All lines from the one including "Continue with the strip" to the bottom of the entries below should be repeated exactly, both ends kept.

INPUT ->
- - -

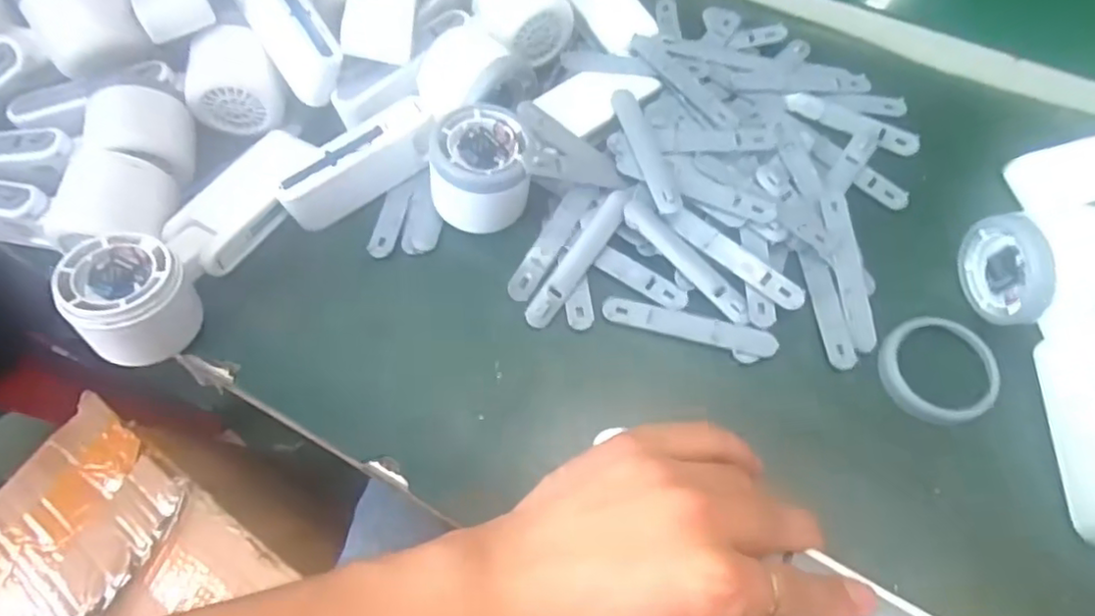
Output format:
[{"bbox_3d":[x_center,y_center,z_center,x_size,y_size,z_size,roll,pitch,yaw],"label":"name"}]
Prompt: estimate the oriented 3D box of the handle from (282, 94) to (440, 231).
[{"bbox_3d":[-0.112,-0.085,0.400,0.098,0.041,0.025,-30,67,-11],"label":"handle"}]

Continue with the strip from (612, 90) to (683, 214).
[{"bbox_3d":[0.058,-0.095,0.392,0.015,0.006,0.092,-15,65,-5],"label":"strip"}]

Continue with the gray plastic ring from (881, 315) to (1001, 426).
[{"bbox_3d":[0.209,0.032,0.351,0.059,0.010,0.058,-1,65,2],"label":"gray plastic ring"}]

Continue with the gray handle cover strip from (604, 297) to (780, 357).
[{"bbox_3d":[0.079,0.009,0.363,0.094,0.004,0.016,15,66,9],"label":"gray handle cover strip"}]

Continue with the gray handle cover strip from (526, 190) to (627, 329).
[{"bbox_3d":[0.018,-0.029,0.380,0.016,0.013,0.093,32,70,16],"label":"gray handle cover strip"}]

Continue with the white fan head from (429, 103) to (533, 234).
[{"bbox_3d":[-0.039,-0.083,0.386,0.058,0.054,0.055,-3,65,1],"label":"white fan head"}]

- - -

EXERCISE RESPONSE ->
Continue with the strip from (612, 90) to (683, 214).
[{"bbox_3d":[0.058,-0.095,0.392,0.015,0.006,0.092,-15,65,-5],"label":"strip"}]

Continue with the gray plastic ring from (881, 315) to (1001, 426).
[{"bbox_3d":[0.209,0.032,0.351,0.059,0.010,0.058,-1,65,2],"label":"gray plastic ring"}]

Continue with the gray handle cover strip from (604, 297) to (780, 357).
[{"bbox_3d":[0.079,0.009,0.363,0.094,0.004,0.016,15,66,9],"label":"gray handle cover strip"}]

Continue with the gray handle cover strip from (526, 190) to (627, 329).
[{"bbox_3d":[0.018,-0.029,0.380,0.016,0.013,0.093,32,70,16],"label":"gray handle cover strip"}]

Continue with the white fan head from (429, 103) to (533, 234).
[{"bbox_3d":[-0.039,-0.083,0.386,0.058,0.054,0.055,-3,65,1],"label":"white fan head"}]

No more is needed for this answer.